Coordinate with Your Spouse
Married couples who coordinate their plans about social security benefits together are more likely to avail higher benefits compared to those who don’t. The survivor clause under the social security benefits entitles the spouse of the deceased worker (who has social security) to claim their retirement benefits.
Plus, if your living spouse is collecting social security, you will also be eligible to claim spousal benefits whether you qualify for social security at your own job or not. If you do qualify for social security benefits at your own job, but your retirement benefits are lower than your spousal benefits, you can opt for higher spousal benefits to get the maximum payout.
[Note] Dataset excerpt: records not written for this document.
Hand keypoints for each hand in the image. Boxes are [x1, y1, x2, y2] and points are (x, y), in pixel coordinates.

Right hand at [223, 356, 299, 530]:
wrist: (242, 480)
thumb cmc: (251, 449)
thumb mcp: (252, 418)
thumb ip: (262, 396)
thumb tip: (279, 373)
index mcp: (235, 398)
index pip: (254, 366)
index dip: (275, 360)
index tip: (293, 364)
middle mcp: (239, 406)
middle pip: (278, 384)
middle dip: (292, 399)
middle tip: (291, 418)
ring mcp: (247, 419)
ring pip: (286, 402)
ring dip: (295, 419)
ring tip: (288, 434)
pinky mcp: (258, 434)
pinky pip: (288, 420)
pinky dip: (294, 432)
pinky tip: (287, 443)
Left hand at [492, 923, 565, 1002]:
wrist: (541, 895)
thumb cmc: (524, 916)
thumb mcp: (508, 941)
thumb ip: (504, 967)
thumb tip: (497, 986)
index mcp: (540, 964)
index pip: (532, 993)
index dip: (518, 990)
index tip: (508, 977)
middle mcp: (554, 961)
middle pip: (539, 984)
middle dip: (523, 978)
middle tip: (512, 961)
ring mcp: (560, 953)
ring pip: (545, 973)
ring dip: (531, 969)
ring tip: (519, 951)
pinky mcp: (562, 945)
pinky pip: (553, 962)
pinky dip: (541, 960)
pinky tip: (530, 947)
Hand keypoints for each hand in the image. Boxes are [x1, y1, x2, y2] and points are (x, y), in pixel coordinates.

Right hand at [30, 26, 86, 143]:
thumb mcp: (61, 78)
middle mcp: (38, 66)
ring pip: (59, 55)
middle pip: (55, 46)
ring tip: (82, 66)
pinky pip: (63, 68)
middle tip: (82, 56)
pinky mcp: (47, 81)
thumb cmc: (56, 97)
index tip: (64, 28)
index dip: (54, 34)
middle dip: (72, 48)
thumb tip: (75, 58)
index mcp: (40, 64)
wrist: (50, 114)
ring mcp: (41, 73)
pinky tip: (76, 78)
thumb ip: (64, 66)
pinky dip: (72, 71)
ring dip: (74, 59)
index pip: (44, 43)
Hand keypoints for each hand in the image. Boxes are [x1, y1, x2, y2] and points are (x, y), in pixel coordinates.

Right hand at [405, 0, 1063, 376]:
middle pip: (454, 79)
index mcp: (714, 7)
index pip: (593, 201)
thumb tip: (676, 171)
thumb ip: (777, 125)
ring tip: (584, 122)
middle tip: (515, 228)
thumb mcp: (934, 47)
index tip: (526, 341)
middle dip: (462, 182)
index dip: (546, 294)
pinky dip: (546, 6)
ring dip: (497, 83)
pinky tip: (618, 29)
Moreover, if you were married in the past but not anymore, you can still file for spousal benefits if your ex-spouse is deceased.
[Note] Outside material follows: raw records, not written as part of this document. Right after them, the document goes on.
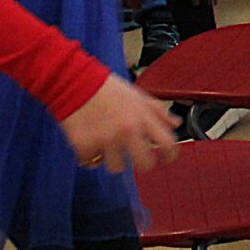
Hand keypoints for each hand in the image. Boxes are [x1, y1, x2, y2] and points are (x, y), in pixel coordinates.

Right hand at [59, 74, 178, 174]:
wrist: (74, 81)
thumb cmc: (107, 89)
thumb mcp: (137, 95)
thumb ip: (158, 111)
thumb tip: (175, 124)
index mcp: (142, 117)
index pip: (167, 144)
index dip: (170, 154)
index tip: (166, 157)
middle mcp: (126, 130)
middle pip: (145, 164)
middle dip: (142, 163)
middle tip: (134, 156)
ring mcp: (105, 140)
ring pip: (117, 167)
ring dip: (113, 159)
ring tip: (107, 145)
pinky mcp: (84, 145)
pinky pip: (92, 162)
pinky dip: (90, 155)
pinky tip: (90, 141)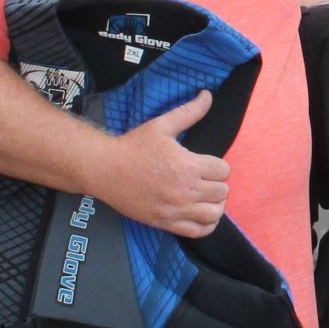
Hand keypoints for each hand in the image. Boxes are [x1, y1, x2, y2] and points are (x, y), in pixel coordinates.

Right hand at [100, 91, 231, 237]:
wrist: (104, 169)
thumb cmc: (133, 146)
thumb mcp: (162, 125)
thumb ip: (189, 112)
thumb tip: (208, 95)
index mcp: (188, 166)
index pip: (224, 171)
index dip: (218, 166)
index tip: (207, 165)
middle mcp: (185, 190)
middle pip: (223, 192)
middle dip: (218, 184)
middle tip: (205, 179)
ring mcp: (176, 209)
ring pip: (215, 214)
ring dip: (215, 205)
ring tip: (205, 196)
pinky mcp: (165, 223)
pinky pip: (198, 231)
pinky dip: (206, 225)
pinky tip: (200, 213)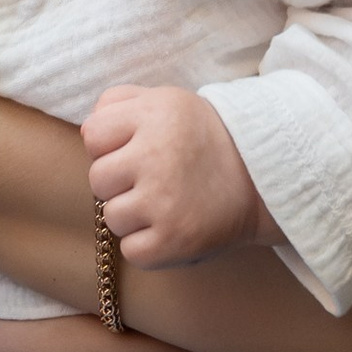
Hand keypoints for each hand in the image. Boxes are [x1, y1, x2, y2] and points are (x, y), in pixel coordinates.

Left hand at [81, 85, 270, 265]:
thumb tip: (87, 130)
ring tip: (166, 204)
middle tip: (154, 180)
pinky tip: (171, 227)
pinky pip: (131, 250)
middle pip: (97, 179)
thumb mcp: (167, 100)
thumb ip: (120, 101)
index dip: (110, 146)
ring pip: (112, 217)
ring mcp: (164, 200)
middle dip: (120, 182)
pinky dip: (148, 245)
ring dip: (133, 215)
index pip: (92, 134)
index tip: (136, 150)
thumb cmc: (203, 138)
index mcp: (154, 113)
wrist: (264, 179)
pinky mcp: (174, 239)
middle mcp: (157, 154)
You should discuss the various options available with your spouse to avail maximum benefits at the time of retirement.
Avoid Social Security Tax
About 50% to 85% can be deducted from your social security payout in the form of federal taxes. You can avoid paying taxes on social security benefits by spreading out your income from different sources. The IRS will add your nontaxable interest and about half of your social security benefits to your gross income in order to determine the amount that will be subject to taxation. For instance, if your total gross income adds up to $25,000 to $34,000 as a single filer, 50% of your social security benefits will be subject to tax. Or, if the total exceeds $34,000, then 85% of your social security benefits will be subject to tax.
Do the Math
You can use an online social security calculator to determine your retirement benefits and how social security can affect them. You can put in different values to see how the result is impacted. For instance, you can include assets, expenses, and other sources of income to get a comprehensive answer to what your financial future will look like.
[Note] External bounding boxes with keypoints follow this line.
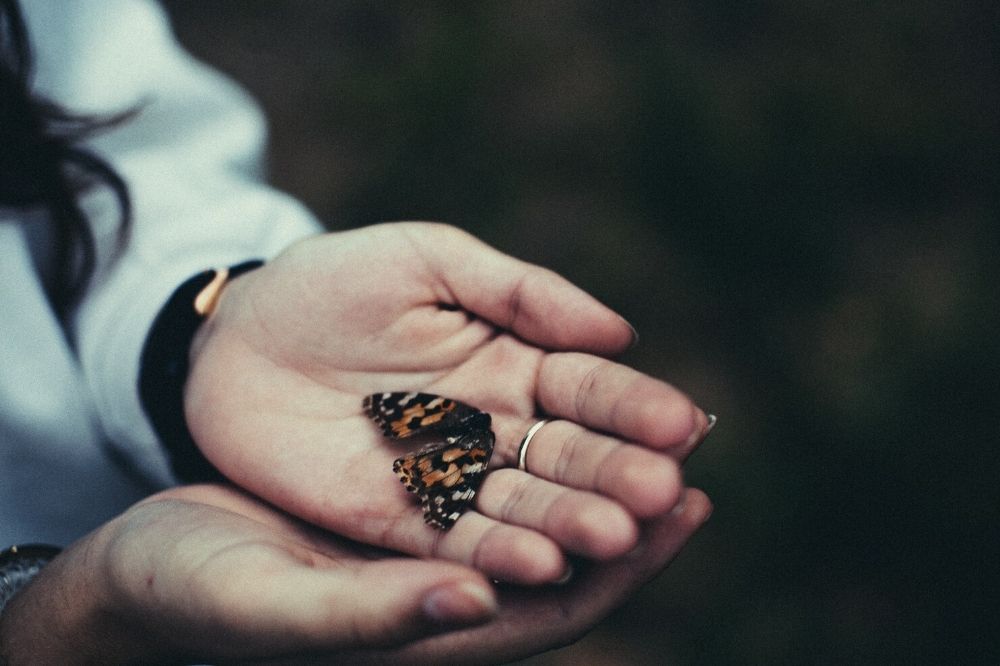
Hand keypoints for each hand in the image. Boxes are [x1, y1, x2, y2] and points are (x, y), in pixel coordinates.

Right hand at [0, 484, 710, 663]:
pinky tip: (561, 390)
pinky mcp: (398, 490)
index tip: (677, 510)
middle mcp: (444, 584)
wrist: (147, 564)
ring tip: (653, 419)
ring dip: (591, 462)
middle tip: (687, 454)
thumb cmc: (198, 598)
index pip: (556, 607)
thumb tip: (485, 595)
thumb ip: (377, 616)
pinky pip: (481, 461)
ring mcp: (423, 531)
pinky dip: (529, 432)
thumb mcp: (277, 608)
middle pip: (561, 545)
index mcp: (432, 626)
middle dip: (623, 503)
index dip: (620, 566)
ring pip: (530, 494)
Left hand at [185, 223, 712, 582]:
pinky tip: (539, 566)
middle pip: (567, 455)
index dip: (633, 406)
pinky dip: (496, 556)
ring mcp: (447, 477)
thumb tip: (621, 333)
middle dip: (614, 473)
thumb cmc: (335, 281)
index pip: (587, 388)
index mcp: (514, 361)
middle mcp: (494, 426)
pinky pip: (454, 541)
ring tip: (615, 536)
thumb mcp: (427, 259)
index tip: (683, 423)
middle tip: (662, 493)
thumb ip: (521, 292)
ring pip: (521, 507)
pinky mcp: (395, 520)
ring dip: (569, 523)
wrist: (235, 335)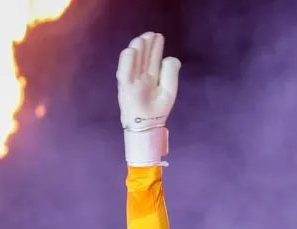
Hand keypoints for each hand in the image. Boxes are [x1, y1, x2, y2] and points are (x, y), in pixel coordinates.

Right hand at [117, 32, 181, 165]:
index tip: (158, 36)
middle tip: (150, 34)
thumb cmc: (157, 112)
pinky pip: (124, 73)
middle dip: (146, 45)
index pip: (152, 59)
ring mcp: (131, 82)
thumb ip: (171, 74)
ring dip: (137, 50)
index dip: (155, 48)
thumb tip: (171, 58)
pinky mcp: (125, 89)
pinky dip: (127, 62)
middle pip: (142, 58)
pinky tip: (131, 51)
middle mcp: (140, 78)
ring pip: (133, 63)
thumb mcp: (169, 91)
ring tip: (142, 39)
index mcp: (151, 78)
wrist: (147, 127)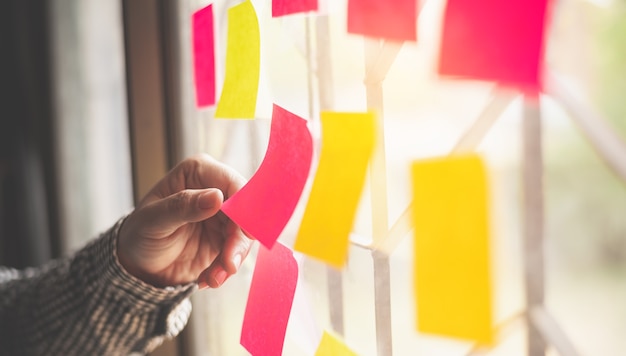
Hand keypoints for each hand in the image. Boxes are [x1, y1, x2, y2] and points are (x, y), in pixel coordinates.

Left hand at [117, 154, 253, 288]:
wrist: (139, 266)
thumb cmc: (139, 234)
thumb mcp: (153, 220)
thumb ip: (182, 206)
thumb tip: (217, 197)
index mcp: (197, 174)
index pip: (231, 183)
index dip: (244, 205)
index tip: (246, 231)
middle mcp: (214, 191)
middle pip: (244, 211)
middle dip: (239, 241)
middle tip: (228, 265)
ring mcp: (222, 216)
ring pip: (244, 235)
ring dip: (232, 259)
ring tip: (214, 278)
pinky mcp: (225, 239)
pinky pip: (237, 253)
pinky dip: (225, 269)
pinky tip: (208, 279)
Don’t Claim Before Retirement Age
Your social security monthly benefits are significantly reduced if you claim your payments before retirement age. For instance, workers who sign up for social security at the age of 62 will receive almost 25% smaller benefits of monthly payments compared to those who avail benefits at 66. You can choose to suspend your social security to benefit from delayed retirement credits.
Social Security Pay Back
If you decide to opt-out of social security within 12 months of signing up, you can repay all of the money you received (without interest) and withdraw your application for social security benefits. So if you decide to sign up again later, the monthly payments will then be higher due to delayed claims. However, this option can only be used once by each beneficiary.
Conclusion
Social security is great for retired and disabled people as well as for spouses and children. Social security benefits are actually a major income source for most elderly. We hope that this blog was helpful to you and provided some useful tips to boost your social security benefits.